— WORK TO BE COMPLETED —
In the data below, repeat the line containing "ring pip: (214, 268)" and every following line exactly, up to and including the last line. Exclude pictures.

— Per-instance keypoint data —
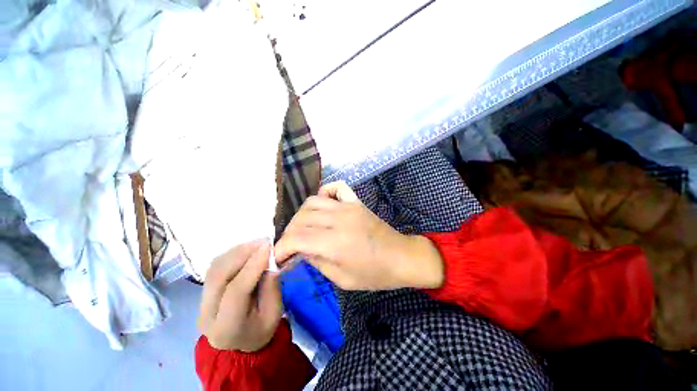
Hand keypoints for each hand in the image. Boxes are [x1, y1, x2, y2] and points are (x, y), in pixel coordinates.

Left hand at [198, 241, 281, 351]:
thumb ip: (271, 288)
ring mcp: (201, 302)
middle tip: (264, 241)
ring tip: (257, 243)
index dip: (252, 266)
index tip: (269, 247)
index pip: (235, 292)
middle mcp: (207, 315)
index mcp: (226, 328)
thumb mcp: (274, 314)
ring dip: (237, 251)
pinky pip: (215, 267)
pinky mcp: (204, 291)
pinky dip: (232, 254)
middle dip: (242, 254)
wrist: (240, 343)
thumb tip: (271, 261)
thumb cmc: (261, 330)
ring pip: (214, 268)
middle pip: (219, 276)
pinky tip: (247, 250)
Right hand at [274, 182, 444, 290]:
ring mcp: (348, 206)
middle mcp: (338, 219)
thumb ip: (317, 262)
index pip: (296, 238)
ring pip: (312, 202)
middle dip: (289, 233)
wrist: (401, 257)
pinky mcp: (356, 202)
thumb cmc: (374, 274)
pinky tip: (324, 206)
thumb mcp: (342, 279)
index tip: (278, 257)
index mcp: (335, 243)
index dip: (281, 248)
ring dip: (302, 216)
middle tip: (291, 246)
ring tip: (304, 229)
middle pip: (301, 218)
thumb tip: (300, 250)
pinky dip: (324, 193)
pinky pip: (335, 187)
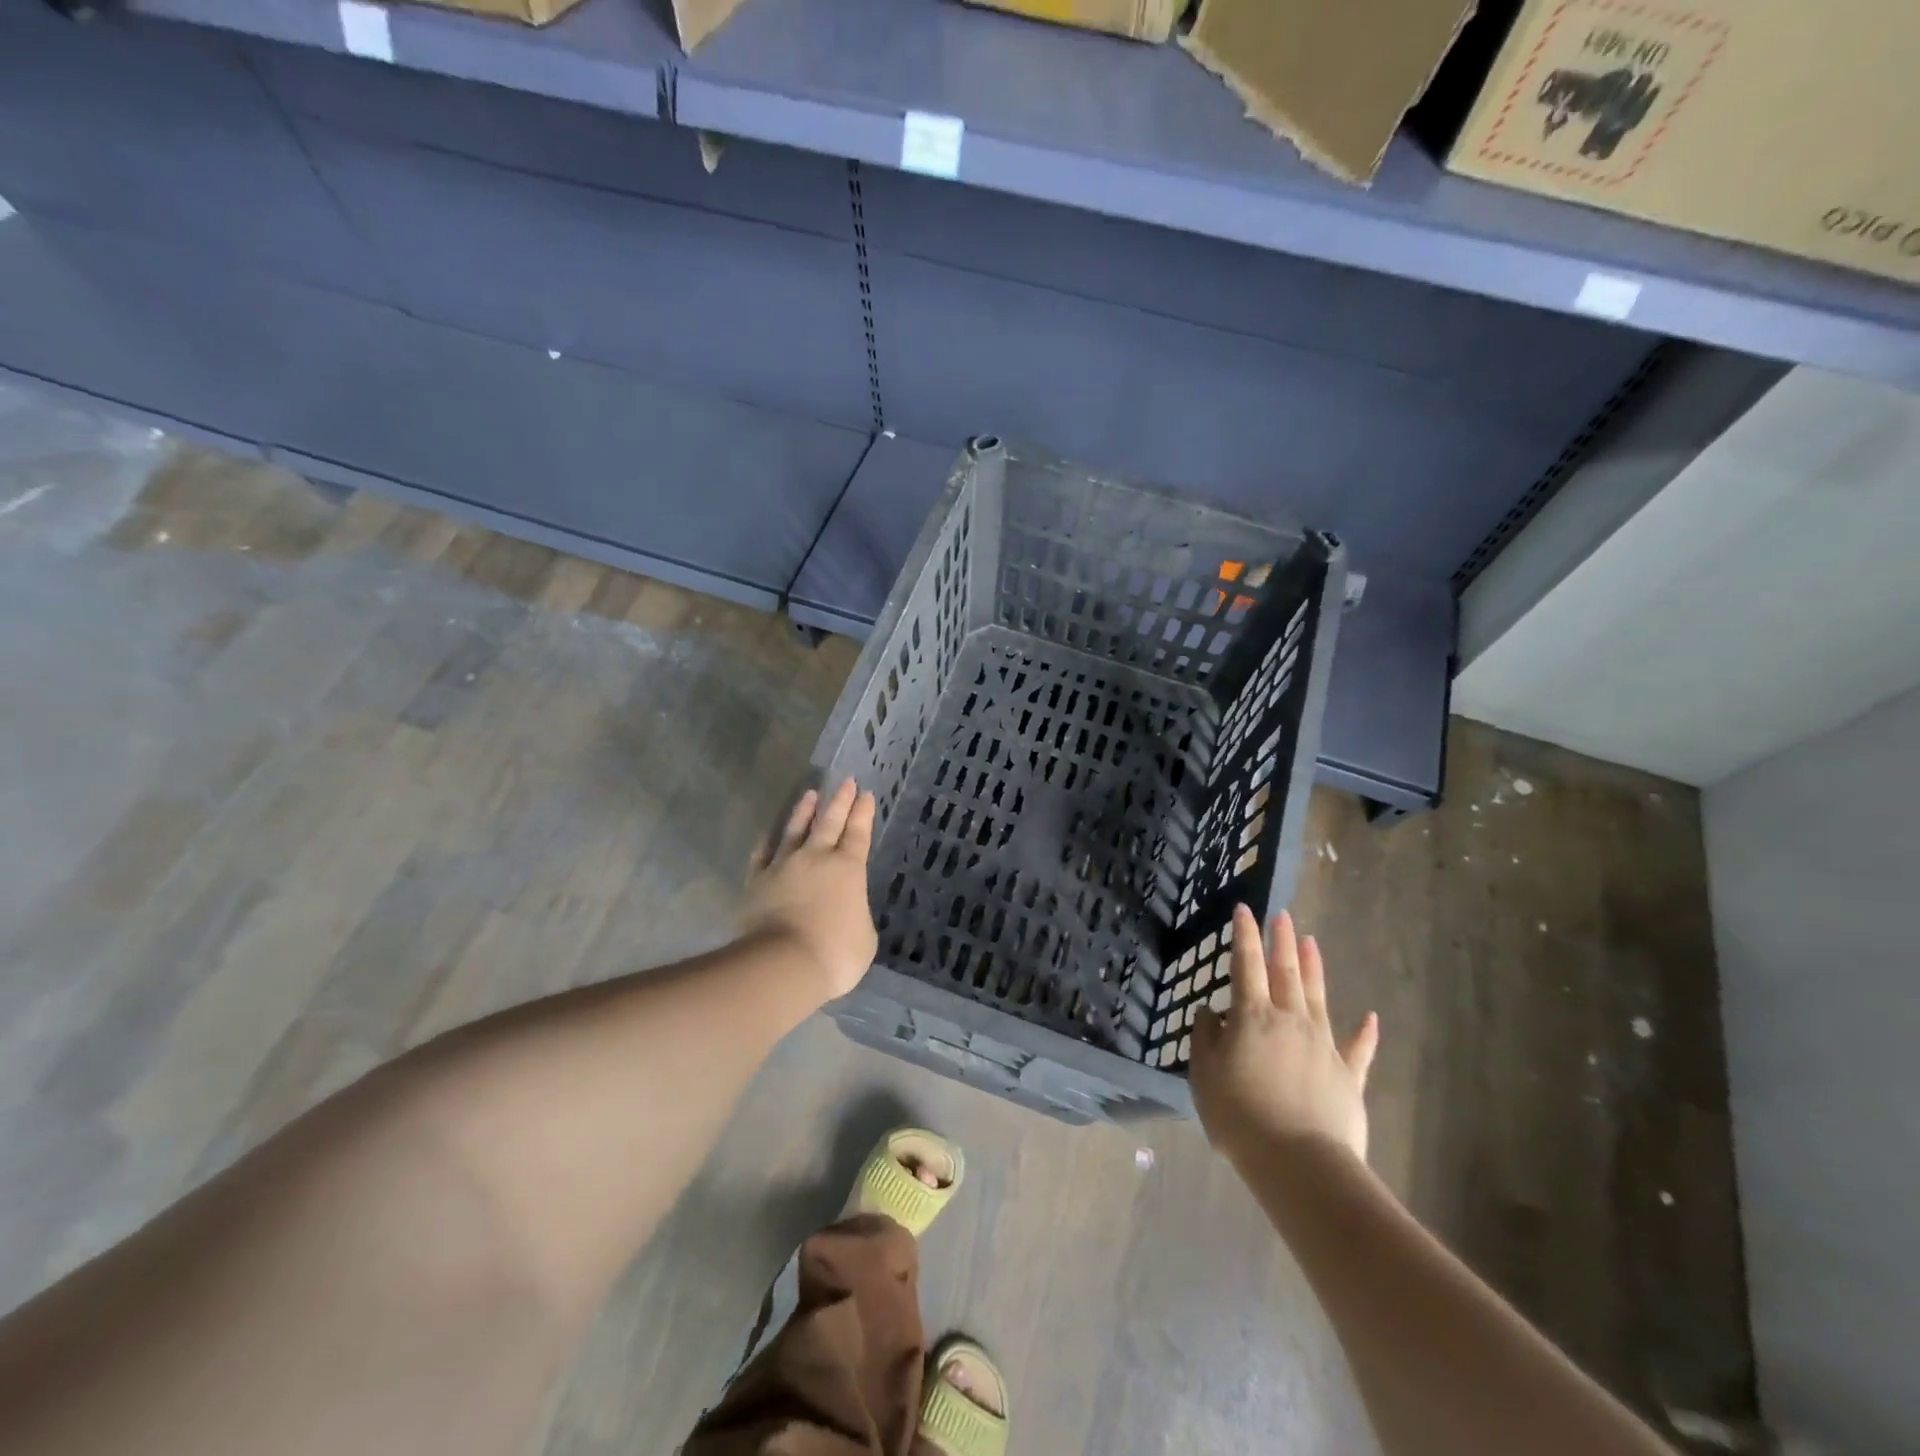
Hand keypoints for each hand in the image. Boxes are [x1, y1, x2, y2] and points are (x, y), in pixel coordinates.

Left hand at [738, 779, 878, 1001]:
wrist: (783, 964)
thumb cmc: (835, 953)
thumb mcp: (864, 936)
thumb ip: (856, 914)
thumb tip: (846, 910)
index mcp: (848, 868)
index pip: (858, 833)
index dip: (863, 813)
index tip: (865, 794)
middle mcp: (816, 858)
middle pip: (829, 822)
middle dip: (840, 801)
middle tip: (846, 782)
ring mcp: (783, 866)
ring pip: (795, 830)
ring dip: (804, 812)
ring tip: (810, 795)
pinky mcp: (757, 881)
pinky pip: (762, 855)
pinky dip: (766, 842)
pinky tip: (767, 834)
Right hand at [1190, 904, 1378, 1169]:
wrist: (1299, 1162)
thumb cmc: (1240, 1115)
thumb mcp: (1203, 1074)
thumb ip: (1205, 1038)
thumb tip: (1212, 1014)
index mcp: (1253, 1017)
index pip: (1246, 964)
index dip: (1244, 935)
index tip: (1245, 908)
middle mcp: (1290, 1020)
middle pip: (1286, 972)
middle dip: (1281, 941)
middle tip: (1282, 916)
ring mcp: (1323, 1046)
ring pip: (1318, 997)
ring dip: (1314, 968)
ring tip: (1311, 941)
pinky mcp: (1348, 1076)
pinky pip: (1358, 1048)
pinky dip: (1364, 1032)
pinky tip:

— SOLUTION —
ring pip: (214, 268)
middle pip: (219, 276)
pinky tip: (247, 250)
Right hand at [274, 182, 444, 290]:
ring mcp: (348, 206)
middle mcp: (338, 219)
thumb ip: (317, 262)
index pip: (296, 238)
ring pip: (312, 202)
middle dip: (289, 233)
wrist: (401, 257)
pinky mcp: (356, 202)
thumb cmc: (374, 274)
pinky tip: (324, 206)
thumb mcp: (342, 279)
index tip: (278, 257)
index mcp: (335, 243)
index dip: (281, 248)
ring dip: (302, 216)
middle tip: (291, 246)
ring tip: (304, 229)
middle pip: (301, 218)
thumb tip: (300, 250)
pinky dip: (324, 193)
pinky pip: (335, 187)
Hand keypoints for each hand in the image. Boxes are [x1, y1, x2, y2] and points are (x, y), in pixel coordinates.

Left hand at [738, 779, 878, 1001]:
wrist: (783, 964)
thumb cmc: (835, 953)
thumb mcp: (864, 936)
thumb ip: (856, 914)
thumb tip: (846, 910)
index mcp: (848, 868)
index pip: (858, 833)
index dip: (863, 813)
index tip: (865, 794)
middle mcp: (816, 858)
middle pip: (829, 822)
middle dip: (840, 801)
middle tip: (846, 782)
ring mcp: (783, 866)
ring pip: (795, 830)
ring dip: (804, 812)
ring tip: (810, 795)
pinky mcp: (757, 881)
pinky pip: (762, 855)
pinky dip: (766, 842)
pinky tip: (767, 834)
Right hand at [1190, 904, 1378, 1169]:
wrist: (1299, 1162)
thumb cmc: (1240, 1115)
thumb mcp: (1203, 1074)
thumb ip: (1205, 1038)
thumb tip: (1212, 1014)
index mcp: (1253, 1017)
index pip: (1246, 964)
index dip: (1244, 935)
index tip: (1245, 908)
middle mcp: (1290, 1020)
middle pip: (1286, 972)
middle dip: (1281, 941)
middle tip: (1282, 916)
ring mcp: (1323, 1046)
ring pip: (1318, 997)
ring dip: (1314, 968)
ring tip: (1311, 941)
pinky mcp: (1348, 1076)
pinky pip: (1358, 1048)
pinky dip: (1364, 1032)
pinky tip:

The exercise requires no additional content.